**Task description:**
Every entry below must appear again, exactly as written.
════════
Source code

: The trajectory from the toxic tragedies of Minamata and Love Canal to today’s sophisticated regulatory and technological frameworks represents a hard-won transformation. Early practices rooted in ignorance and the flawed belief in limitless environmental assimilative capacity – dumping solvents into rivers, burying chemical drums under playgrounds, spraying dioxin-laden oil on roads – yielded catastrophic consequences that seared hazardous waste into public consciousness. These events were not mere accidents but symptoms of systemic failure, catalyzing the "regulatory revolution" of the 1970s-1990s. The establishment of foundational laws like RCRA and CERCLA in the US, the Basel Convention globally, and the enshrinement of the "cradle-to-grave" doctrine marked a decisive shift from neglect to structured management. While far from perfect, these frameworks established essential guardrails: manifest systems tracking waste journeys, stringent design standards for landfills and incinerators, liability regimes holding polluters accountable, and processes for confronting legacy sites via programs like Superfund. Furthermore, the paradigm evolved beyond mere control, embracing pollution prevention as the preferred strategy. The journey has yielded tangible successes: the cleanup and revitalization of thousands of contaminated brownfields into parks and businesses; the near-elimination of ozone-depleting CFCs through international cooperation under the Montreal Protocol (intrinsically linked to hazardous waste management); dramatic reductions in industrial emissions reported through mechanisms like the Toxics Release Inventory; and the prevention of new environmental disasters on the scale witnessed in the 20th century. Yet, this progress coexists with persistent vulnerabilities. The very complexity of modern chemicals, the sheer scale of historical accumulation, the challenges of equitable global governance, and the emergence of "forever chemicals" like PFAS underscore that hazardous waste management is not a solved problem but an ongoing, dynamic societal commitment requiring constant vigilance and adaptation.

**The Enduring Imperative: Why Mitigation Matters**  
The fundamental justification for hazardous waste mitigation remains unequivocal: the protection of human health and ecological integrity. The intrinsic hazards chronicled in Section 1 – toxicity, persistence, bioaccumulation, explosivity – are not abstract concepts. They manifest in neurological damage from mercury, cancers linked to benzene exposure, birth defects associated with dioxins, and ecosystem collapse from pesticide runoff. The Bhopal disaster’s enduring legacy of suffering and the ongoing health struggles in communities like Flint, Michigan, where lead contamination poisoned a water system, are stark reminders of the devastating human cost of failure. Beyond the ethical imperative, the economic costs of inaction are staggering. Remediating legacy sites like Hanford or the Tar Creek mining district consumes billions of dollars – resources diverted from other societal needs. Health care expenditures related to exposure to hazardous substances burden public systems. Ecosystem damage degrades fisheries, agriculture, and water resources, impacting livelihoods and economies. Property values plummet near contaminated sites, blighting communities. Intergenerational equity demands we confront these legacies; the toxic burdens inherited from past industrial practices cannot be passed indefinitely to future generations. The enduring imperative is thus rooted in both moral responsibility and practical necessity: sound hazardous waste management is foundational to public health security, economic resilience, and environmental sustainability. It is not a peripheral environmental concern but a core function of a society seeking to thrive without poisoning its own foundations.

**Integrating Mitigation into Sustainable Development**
════════
**Final answer:**
Source code

: The trajectory from the toxic tragedies of Minamata and Love Canal to today’s sophisticated regulatory and technological frameworks represents a hard-won transformation. Early practices rooted in ignorance and the flawed belief in limitless environmental assimilative capacity – dumping solvents into rivers, burying chemical drums under playgrounds, spraying dioxin-laden oil on roads – yielded catastrophic consequences that seared hazardous waste into public consciousness. These events were not mere accidents but symptoms of systemic failure, catalyzing the "regulatory revolution" of the 1970s-1990s. The establishment of foundational laws like RCRA and CERCLA in the US, the Basel Convention globally, and the enshrinement of the "cradle-to-grave" doctrine marked a decisive shift from neglect to structured management. While far from perfect, these frameworks established essential guardrails: manifest systems tracking waste journeys, stringent design standards for landfills and incinerators, liability regimes holding polluters accountable, and processes for confronting legacy sites via programs like Superfund. Furthermore, the paradigm evolved beyond mere control, embracing pollution prevention as the preferred strategy. The journey has yielded tangible successes: the cleanup and revitalization of thousands of contaminated brownfields into parks and businesses; the near-elimination of ozone-depleting CFCs through international cooperation under the Montreal Protocol (intrinsically linked to hazardous waste management); dramatic reductions in industrial emissions reported through mechanisms like the Toxics Release Inventory; and the prevention of new environmental disasters on the scale witnessed in the 20th century. Yet, this progress coexists with persistent vulnerabilities. The very complexity of modern chemicals, the sheer scale of historical accumulation, the challenges of equitable global governance, and the emergence of "forever chemicals" like PFAS underscore that hazardous waste management is not a solved problem but an ongoing, dynamic societal commitment requiring constant vigilance and adaptation.

**The Enduring Imperative: Why Mitigation Matters**  
The fundamental justification for hazardous waste mitigation remains unequivocal: the protection of human health and ecological integrity. The intrinsic hazards chronicled in Section 1 – toxicity, persistence, bioaccumulation, explosivity – are not abstract concepts. They manifest in neurological damage from mercury, cancers linked to benzene exposure, birth defects associated with dioxins, and ecosystem collapse from pesticide runoff. The Bhopal disaster’s enduring legacy of suffering and the ongoing health struggles in communities like Flint, Michigan, where lead contamination poisoned a water system, are stark reminders of the devastating human cost of failure. Beyond the ethical imperative, the economic costs of inaction are staggering. Remediating legacy sites like Hanford or the Tar Creek mining district consumes billions of dollars – resources diverted from other societal needs. Health care expenditures related to exposure to hazardous substances burden public systems. Ecosystem damage degrades fisheries, agriculture, and water resources, impacting livelihoods and economies. Property values plummet near contaminated sites, blighting communities. Intergenerational equity demands we confront these legacies; the toxic burdens inherited from past industrial practices cannot be passed indefinitely to future generations. The enduring imperative is thus rooted in both moral responsibility and practical necessity: sound hazardous waste management is foundational to public health security, economic resilience, and environmental sustainability. It is not a peripheral environmental concern but a core function of a society seeking to thrive without poisoning its own foundations.

**Integrating Mitigation into Sustainable Development**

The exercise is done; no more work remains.